| Stored data entries |
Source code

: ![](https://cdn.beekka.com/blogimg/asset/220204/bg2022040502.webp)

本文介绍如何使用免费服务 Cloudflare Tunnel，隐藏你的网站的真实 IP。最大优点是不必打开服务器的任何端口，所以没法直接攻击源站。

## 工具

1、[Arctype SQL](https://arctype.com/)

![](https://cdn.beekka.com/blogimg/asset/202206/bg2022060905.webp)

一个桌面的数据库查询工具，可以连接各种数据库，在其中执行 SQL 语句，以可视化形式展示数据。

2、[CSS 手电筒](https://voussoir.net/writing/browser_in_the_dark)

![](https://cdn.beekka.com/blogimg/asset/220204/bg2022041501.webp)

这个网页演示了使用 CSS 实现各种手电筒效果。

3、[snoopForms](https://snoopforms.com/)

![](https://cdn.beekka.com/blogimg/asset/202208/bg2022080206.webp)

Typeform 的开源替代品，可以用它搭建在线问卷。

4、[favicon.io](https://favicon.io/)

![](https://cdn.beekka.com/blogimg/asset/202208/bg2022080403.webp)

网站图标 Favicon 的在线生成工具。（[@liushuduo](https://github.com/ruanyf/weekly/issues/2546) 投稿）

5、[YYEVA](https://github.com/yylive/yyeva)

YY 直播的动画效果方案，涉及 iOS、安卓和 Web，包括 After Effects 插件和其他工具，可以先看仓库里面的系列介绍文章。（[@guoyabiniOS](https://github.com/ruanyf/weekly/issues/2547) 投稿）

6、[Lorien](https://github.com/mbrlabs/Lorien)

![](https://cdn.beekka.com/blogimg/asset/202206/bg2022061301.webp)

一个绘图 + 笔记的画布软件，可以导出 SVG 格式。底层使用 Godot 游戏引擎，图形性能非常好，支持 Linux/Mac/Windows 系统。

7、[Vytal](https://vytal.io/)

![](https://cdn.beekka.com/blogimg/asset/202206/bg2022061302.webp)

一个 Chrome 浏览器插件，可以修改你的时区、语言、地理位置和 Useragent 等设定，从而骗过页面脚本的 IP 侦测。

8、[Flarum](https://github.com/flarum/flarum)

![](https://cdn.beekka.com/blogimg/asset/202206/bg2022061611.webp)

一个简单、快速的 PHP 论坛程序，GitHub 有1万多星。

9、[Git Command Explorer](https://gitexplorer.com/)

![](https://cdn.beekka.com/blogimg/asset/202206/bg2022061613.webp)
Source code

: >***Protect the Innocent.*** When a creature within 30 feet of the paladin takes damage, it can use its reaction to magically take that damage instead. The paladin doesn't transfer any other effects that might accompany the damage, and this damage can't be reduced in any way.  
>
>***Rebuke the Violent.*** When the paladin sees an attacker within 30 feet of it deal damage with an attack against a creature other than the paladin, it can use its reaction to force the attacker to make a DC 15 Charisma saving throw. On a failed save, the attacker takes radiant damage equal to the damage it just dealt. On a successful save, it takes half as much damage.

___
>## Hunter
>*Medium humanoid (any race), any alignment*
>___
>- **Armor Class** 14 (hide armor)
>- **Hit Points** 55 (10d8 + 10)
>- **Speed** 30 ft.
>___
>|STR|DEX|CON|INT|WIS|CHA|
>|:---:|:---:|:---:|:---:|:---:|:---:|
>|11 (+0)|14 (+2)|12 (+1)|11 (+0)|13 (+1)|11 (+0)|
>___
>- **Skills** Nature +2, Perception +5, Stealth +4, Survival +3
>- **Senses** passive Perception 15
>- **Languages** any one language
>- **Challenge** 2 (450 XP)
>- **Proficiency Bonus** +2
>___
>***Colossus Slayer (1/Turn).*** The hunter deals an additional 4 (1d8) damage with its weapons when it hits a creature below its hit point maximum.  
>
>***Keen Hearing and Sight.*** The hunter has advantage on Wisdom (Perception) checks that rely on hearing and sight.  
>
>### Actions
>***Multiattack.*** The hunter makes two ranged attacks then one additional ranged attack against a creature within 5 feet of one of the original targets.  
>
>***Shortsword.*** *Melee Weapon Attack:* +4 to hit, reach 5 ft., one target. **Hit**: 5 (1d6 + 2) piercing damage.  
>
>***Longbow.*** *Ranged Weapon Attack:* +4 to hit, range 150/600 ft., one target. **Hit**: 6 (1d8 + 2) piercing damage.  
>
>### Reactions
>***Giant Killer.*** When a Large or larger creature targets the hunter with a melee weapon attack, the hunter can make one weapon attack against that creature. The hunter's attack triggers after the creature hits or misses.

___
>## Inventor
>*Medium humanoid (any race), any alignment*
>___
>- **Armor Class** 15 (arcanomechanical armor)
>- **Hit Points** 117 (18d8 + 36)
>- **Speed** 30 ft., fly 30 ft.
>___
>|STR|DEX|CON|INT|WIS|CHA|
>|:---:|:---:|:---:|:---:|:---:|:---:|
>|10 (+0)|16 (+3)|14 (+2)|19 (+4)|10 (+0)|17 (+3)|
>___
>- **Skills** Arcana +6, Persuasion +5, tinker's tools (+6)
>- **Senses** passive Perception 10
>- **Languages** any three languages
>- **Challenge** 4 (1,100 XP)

| WHAT YOU NEED TO DO |
Report how many lines of the records above contain the word "Class", and give only that number.

| ANSWER TO THIS EXERCISE |
2